If your system is CPU-only (no GPU), then consider the following values:

num_batch_threads equal to the number of CPU cores
max_batch_size to infinity (ie. MAX_INT)
batch_timeout_micros to 0.

Then experiment with batch_timeout_micros values in the 1-10 millisecond (1000-10000 microsecond) range, while keeping in mind that 0 may be the optimal value.

GPU

If your model uses a GPU device for part or all of your its inference work, consider the following value:

num_batch_threads to the number of CPU cores.
batch_timeout_micros to infinity while tuning max_batch_size to achieve the desired balance between throughput and average latency. Consider values in the hundreds or thousands.

For online serving, tune batch_timeout_micros to rein in tail latency.

The idea is that batches normally get filled to max_batch_size, but occasionally when there is a lapse in incoming requests, to avoid introducing a latency spike it makes sense to process whatever's in the queue even if it represents an underfull batch.

The best value for batch_timeout_micros is typically a few milliseconds, and depends on your context and goals.

Zero is a value to consider as it works well for some workloads. For bulk-processing batch jobs, choose a large value, perhaps a few seconds, to ensure good throughput but not wait too long for the final (and likely underfull) batch.

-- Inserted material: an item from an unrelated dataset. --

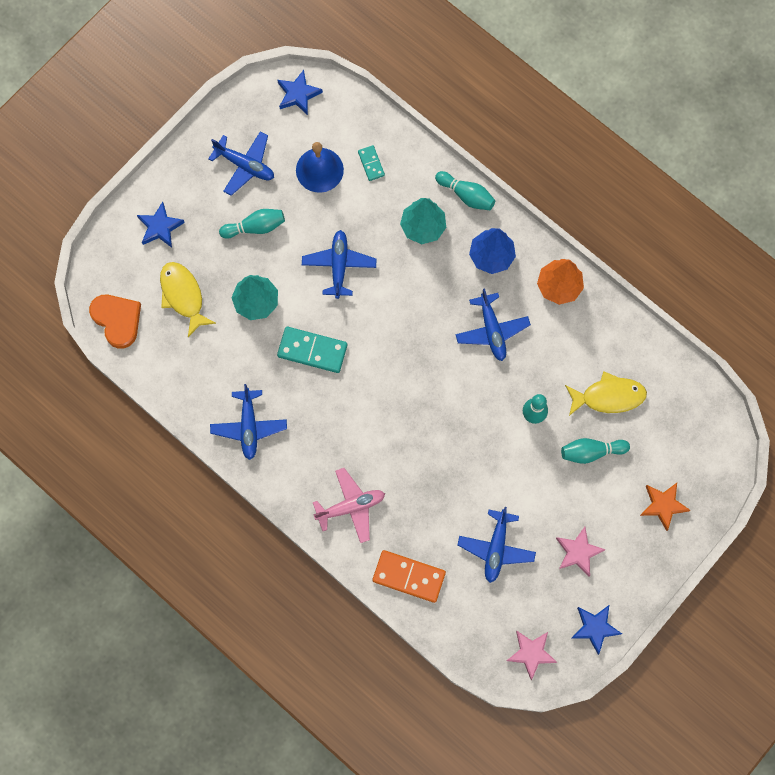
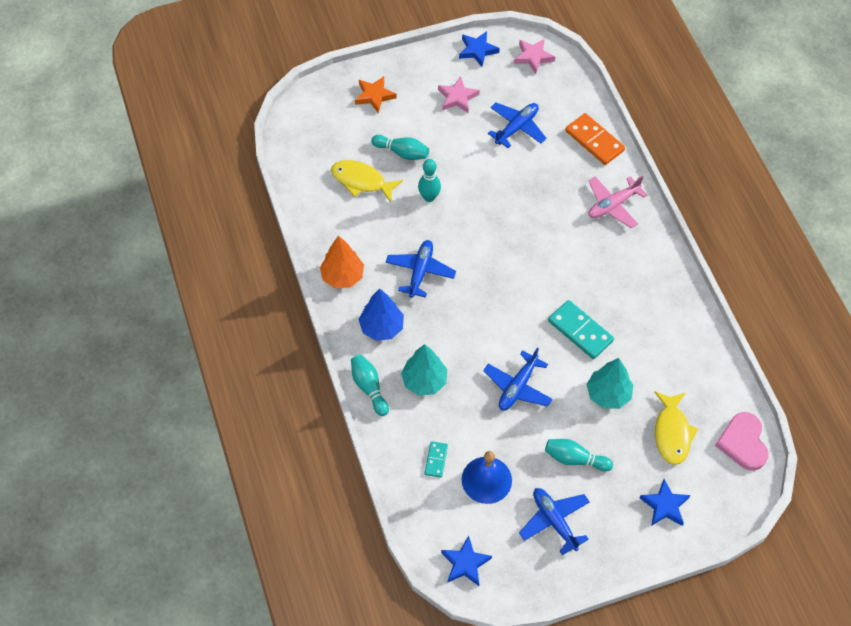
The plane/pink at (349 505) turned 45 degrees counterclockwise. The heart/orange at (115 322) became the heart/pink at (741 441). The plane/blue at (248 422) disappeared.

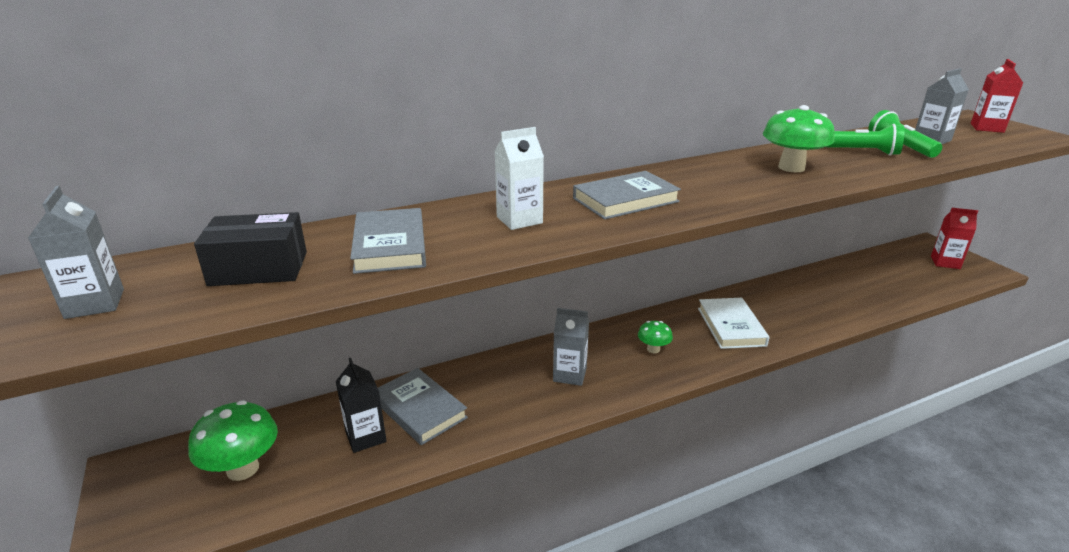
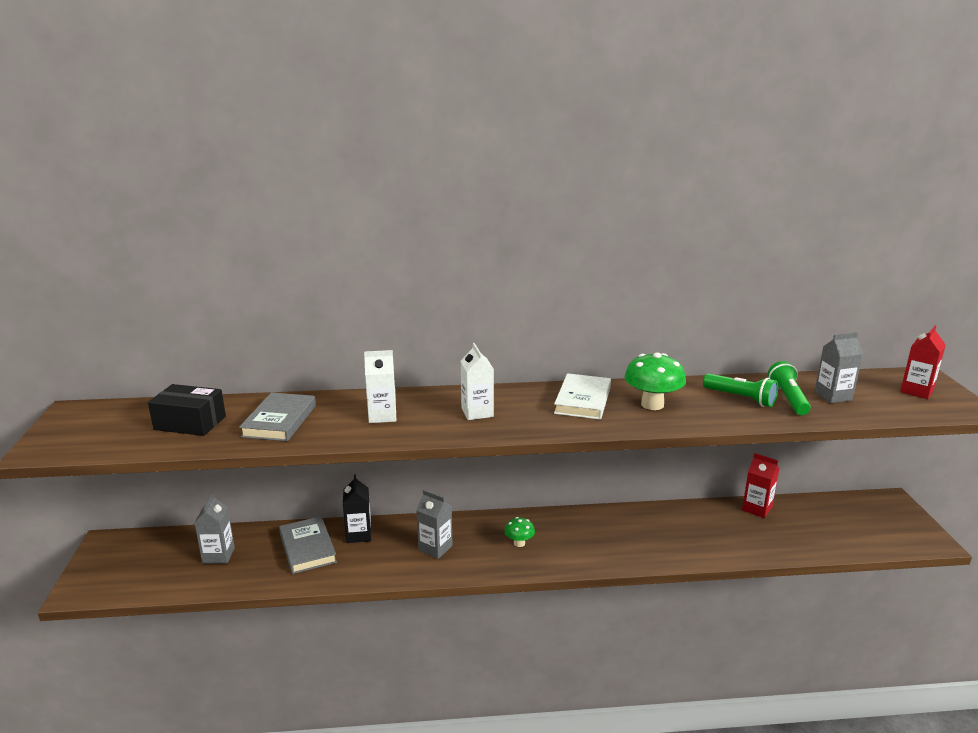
The carton/grey moved from (76 252) to (214 528). The carton/black moved from (361 405) to (357 509). The book/grey at (627 195) was replaced by the carton/white at (477 381). The book/white moved from (734 323) to (582 396). The carton/red moved from (954 238) to (760 485). The mushroom/green at (233 440) disappeared.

Close TensorFlow Serving and Load Test Terminals

Open a Terminal through Jupyter Notebook

Enable Request Batching

Start TensorFlow Serving in Separate Terminal

Point to the optimized version of the model.

tensorflow_model_server \
  --port=9000 \
  --model_name=linear \
  --model_base_path=/root/models/linear_fully_optimized/cpu/ \
  --enable_batching=true \
  --num_batch_threads=4 \
  --max_batch_size=9999999 \
  --batch_timeout_micros=10000

The params are as follows:

port for TensorFlow Serving (int)
model_name (anything)
model_base_path (/path/to/model/ above all versioned sub-directories)
enable_batching (true|false)
num_batch_threads (usually equal to the number of CPU cores or a multiple thereof)
max_batch_size (# of requests - start with infinity, tune down to find the right balance between latency and throughput)
batch_timeout_micros (minimum batch window duration)

Start Load Test in the Terminal

loadtest high

Notice the throughput and avg/min/max latencies:

summary ... =  301.1/s Avg:   227 Min:     3 Max:   456 Err:     0 (0.00%)

Modify Request Batching Parameters, Repeat Load Test

Gain intuition on the performance impact of changing the request batching parameters.